- Josiah Power as depicted in Power Company #6 (September 2002). Art by Tom Grummett.

Publication information
- Publisher: DC Comics
- First appearance: JLA #61 (February 2002)
- Created by: Kurt Busiek (writer) Tom Grummett (artist)

In-story information
- Alter ego: Josiah Power
- Species: Metahuman
- Team affiliations: Power Company S.T.A.R. Labs
- Abilities: Rock transformation; Energy absorption and projection;

= Josiah Power =

Josiah Power is a superhero appearing in American comic books published by DC Comics.
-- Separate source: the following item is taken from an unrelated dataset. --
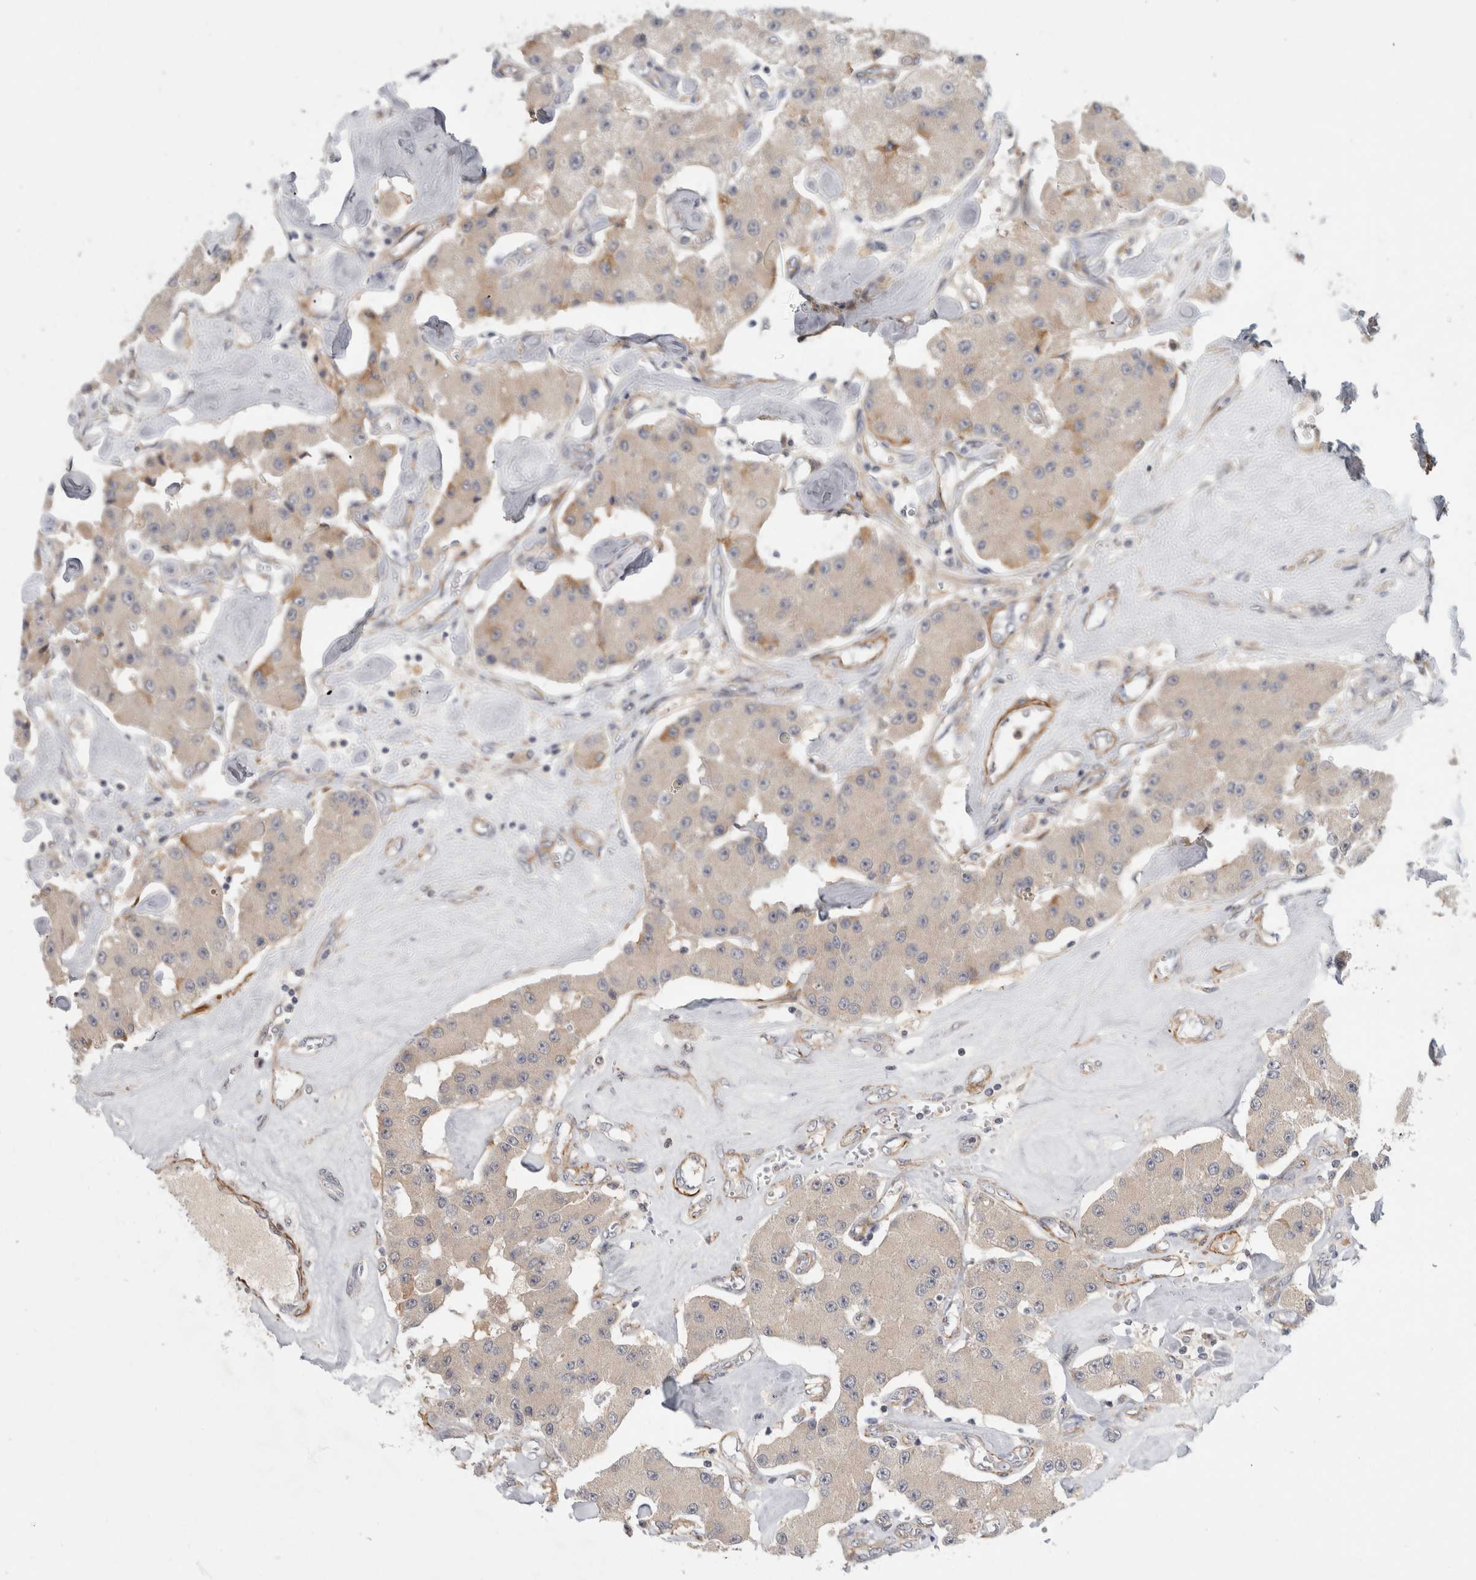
{"staining": {"intensity": "weak", "quantity": "<25%", "location": "cytoplasmic/membranous"}, "tissue": "carcinoid", "cell_type": "Tumor cells", "image_type": "cancer", "snomed": [{"axis": "morphology", "description": "Carcinoid, malignant, NOS"}, {"axis": "topography", "description": "Pancreas"}], "caption": "The immunohistochemistry (IHC) image has no significant staining in tumor cells of carcinoid tissue.", "gene": "PGM1", "patient": {"sex": "male", "age": 41}}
He first appeared in JLA #61 (February 2002), and was created by Kurt Busiek and Tom Grummett.

==Fictional character biography==

Josiah transformed from Power Company #4, artist Tom Grummett.

Josiah Power was an esteemed lawyer until his metagene was triggered by the Dominators' Gene Bomb during the Invasion! event. Following the untimely public activation of his metagene in the court room, Power was dismissed from his law firm. Opposed to the idea of becoming a superhero himself, Power founds the Power Company, a business of superheroes for hire structured like a law firm. Power lives in Marin County, California, with his life partner Rupert.

Following The New 52 and DC Rebirth relaunches, Josiah Power is reintroduced in the third volume of Black Lightning (2025), where he appears as a metahuman rights advocate.

==Powers and abilities==
Josiah Power is a metahuman who can transform into a large, rock-skinned form with superhuman strength and durability. In this form, he emits an energy aura that can absorb and redirect other forms of energy.